And now I have to ask, What was the object of this persecution of an old Brahmin, 70 years of age, by the India Office? Were those officials unaware that, since the Proclamation of the Queen as Empress, every suppliant for justice in India, from the Himalayas to Cape Comorin, has a right to come to the doors of the India Office with his Petition?


said, the Strangers' Home to which the noble Lord had referred was, he believed, one of the best institutions in London. A great number of Asiatics came over to this country, some of whom, on their arrival, were unfortunately neglected by those who brought them here, and the authorities at the Strangers' Home did what they could in the circumstances to assist them. It constantly happened that the India Office was asked to assist these poor people to get back to India.
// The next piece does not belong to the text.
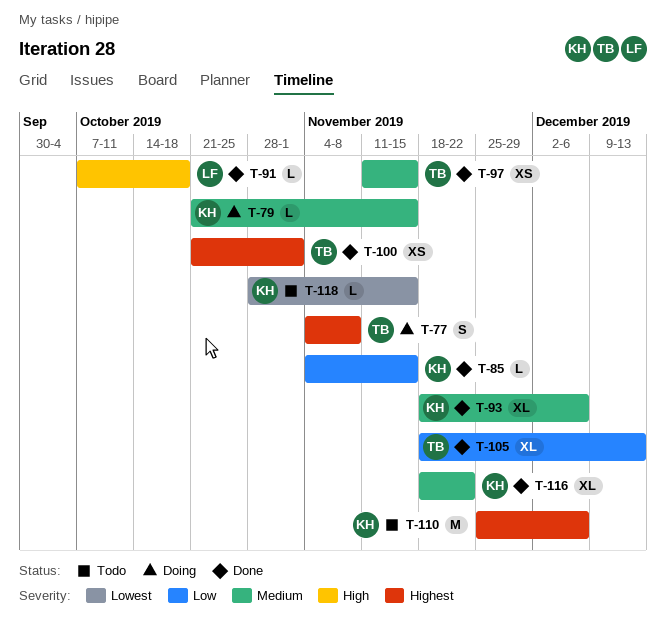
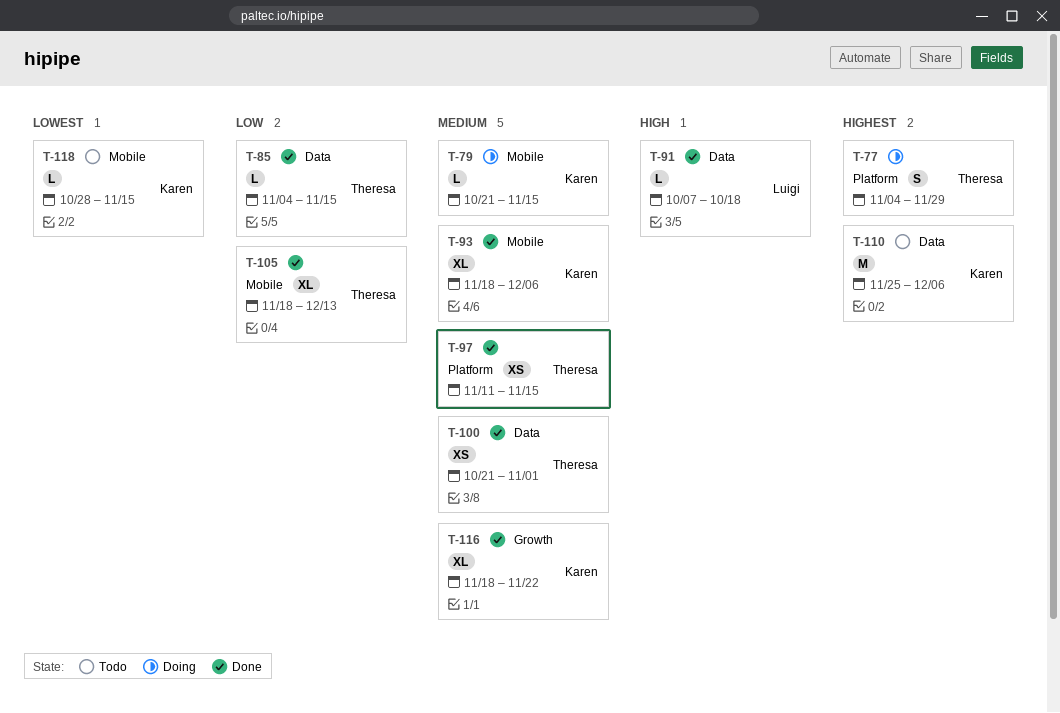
T-77, due: Nov 8 -> Nov 29
T-85, owner: Karen -> Theresa
T-100, priority: Highest -> Medium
The Brahmin, Kishen Dutt, was said to be an old man, 65 years of age. He came over to this country with some purpose connected with an appeal to the Judicial Committee of the Privy Council, and had been received into the Home. He (Viscount Cranbrook) had a letter from Colonel Hughes, dated the 10th of March last, in which he stated that the Brahmin in question had come to the Home, and that on being informed by those whom he consulted that he had no case to lay before the Privy Council, he expressed a wish to return to India, but that he had not the means of paying for his passage. The application was submitted to the Finance Committee of the Council of India, who recommended a grant of £20 out of the Compassionate Fund. That recommendation was approved by the Council, and the money was forwarded to Colonel Hughes for the purpose of taking this man back to India. That was all the India Office knew of the matter. It was not an uncommon thing for Asiatics to come to this country in the belief that grievances of which they complained, and which could alone be determined by the Courts of Law, would be redressed on the presentation of a Petition to Her Majesty in person. It was most important that these persons should be kept from any such delusion as that. Some of them had had to be watched by the police to prevent them from forcing themselves into the presence of Her Majesty.